職業としての小説家(新潮文庫)
村上春樹
スイッチ・パブリッシング / 2016-09
この本について
「自分のやりたいことをやれているのか」とか、「周りの期待に合わせすぎているんじゃないか」とか、日常のどこかでふっと立ち止まる瞬間があります。僕自身も、他人のペースに引っ張られたり、評価ばかり気にして疲れてしまうことがよくあります。そんなときに読み返すのが村上春樹さんの『職業としての小説家』でした。 この本が面白いのは、作家論というより“どう自分を保ちながら仕事を続けるか”という実践の話がずっと続くところです。
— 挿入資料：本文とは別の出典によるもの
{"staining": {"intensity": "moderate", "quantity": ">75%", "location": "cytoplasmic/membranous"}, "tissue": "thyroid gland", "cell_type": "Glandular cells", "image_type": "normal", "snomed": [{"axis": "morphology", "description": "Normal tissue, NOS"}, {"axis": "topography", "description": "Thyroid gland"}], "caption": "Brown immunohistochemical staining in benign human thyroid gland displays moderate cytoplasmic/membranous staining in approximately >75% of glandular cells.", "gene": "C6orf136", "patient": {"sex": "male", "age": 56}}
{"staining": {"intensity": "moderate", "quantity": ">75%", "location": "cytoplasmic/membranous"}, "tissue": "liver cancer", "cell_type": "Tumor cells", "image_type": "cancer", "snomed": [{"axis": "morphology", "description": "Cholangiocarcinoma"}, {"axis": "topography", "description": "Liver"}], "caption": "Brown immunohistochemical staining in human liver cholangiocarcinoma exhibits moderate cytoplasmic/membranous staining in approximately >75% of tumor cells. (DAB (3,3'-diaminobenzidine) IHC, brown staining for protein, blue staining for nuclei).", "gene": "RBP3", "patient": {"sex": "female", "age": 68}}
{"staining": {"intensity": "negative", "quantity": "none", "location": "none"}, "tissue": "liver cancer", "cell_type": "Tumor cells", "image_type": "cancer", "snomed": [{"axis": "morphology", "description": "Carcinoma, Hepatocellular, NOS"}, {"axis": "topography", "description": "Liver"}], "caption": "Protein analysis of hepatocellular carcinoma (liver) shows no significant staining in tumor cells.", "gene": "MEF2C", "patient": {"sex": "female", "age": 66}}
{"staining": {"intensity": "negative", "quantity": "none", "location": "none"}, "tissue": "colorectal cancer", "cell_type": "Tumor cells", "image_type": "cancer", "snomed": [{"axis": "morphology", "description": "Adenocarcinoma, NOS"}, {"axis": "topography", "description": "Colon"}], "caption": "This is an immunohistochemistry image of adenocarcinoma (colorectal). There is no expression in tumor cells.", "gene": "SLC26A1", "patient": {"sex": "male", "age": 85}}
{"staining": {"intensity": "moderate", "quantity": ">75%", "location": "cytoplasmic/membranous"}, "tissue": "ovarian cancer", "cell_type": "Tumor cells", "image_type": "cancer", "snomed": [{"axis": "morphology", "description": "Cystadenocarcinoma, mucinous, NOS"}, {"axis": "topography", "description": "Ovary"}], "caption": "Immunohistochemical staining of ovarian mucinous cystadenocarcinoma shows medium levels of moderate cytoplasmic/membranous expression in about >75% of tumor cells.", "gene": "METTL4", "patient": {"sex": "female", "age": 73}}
たとえば、ジョイスの「イマジネーションとは記憶のことだ」という言葉のように、創造性を特別な才能としてではなく、日常の断片を組み合わせる行為として語ってくれる。だから、自分の生活や経験の扱い方に少しだけ自信が戻るんです。また、「世間が何を求めているかなんて考えなくていい」というエピソードは、誰かに理解されるまで時間がかかっても、自分のペースを信じていいんだと背中を押してくれる。さらに、長く続けるには基礎体力が必要だという話も、精神論ではなく、実際の行動レベルでの助言として効いてきます。 全員に届くタイプの本ではないけれど、「評価より手応え」を軸に働きたい人には深く刺さると思います。迷いながら何かを続けていると、自分のやっていることが正しいのか不安になる瞬間は避けられない。でも、この本はその不安を否定せず、むしろ“そのままでいい”と静かに言ってくれる一冊でした。